• **TRY IT**
Transcribe exactly the portion of the listing below that runs from the line containing "[137,152,153,164] all -> (178, 175) none" through its last line.

• **SUPPLIED DATA**
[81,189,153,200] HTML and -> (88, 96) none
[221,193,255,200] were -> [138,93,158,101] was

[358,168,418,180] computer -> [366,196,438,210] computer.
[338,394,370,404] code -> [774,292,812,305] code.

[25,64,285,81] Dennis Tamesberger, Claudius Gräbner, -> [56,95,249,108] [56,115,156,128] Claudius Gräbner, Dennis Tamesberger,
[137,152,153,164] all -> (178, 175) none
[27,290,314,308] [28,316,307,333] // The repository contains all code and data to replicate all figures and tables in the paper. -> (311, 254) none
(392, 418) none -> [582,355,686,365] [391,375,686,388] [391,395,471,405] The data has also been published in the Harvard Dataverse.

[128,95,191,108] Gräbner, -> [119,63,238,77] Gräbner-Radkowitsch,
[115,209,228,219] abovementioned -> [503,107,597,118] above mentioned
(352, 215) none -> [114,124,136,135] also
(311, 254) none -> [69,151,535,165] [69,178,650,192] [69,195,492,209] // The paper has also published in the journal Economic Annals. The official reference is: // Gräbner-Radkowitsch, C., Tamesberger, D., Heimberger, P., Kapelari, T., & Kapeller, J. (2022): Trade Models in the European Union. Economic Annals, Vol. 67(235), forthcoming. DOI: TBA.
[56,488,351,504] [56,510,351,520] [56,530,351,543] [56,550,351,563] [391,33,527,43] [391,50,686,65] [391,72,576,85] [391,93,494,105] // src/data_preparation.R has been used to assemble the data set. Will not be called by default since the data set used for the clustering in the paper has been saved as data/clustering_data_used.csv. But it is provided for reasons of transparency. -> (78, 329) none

• **SOLUTION**
[137,152,153,164] all -> (178, 175) none
[27,290,314,308] [28,316,307,333] // The repository contains all code and data to replicate all figures and tables in the paper. -> (311, 254) none
(392, 418) none -> [582,355,686,365] [391,375,686,388] [391,395,471,405] The data has also been published in the Harvard Dataverse.

[128,95,191,108] Gräbner, -> [119,63,238,77] Gräbner-Radkowitsch,
[115,209,228,219] abovementioned -> [503,107,597,118] above mentioned
(352, 215) none -> [114,124,136,135] also
(311, 254) none -> [69,151,535,165] [69,178,650,192] [69,195,492,209] // The paper has also published in the journal Economic Annals. The official reference is: // Gräbner-Radkowitsch, C., Tamesberger, D., Heimberger, P., Kapelari, T., & Kapeller, J. (2022): Trade Models in the European Union. Economic Annals, Vol. 67(235), forthcoming. DOI: TBA.
[56,488,351,504] [56,510,351,520] [56,530,351,543] [56,550,351,563] [391,33,527,43] [391,50,686,65] [391,72,576,85] [391,93,494,105] // src/data_preparation.R has been used to assemble the data set. Will not be called by default since the data set used for the clustering in the paper has been saved as data/clustering_data_used.csv. But it is provided for reasons of transparency. -> (78, 329) none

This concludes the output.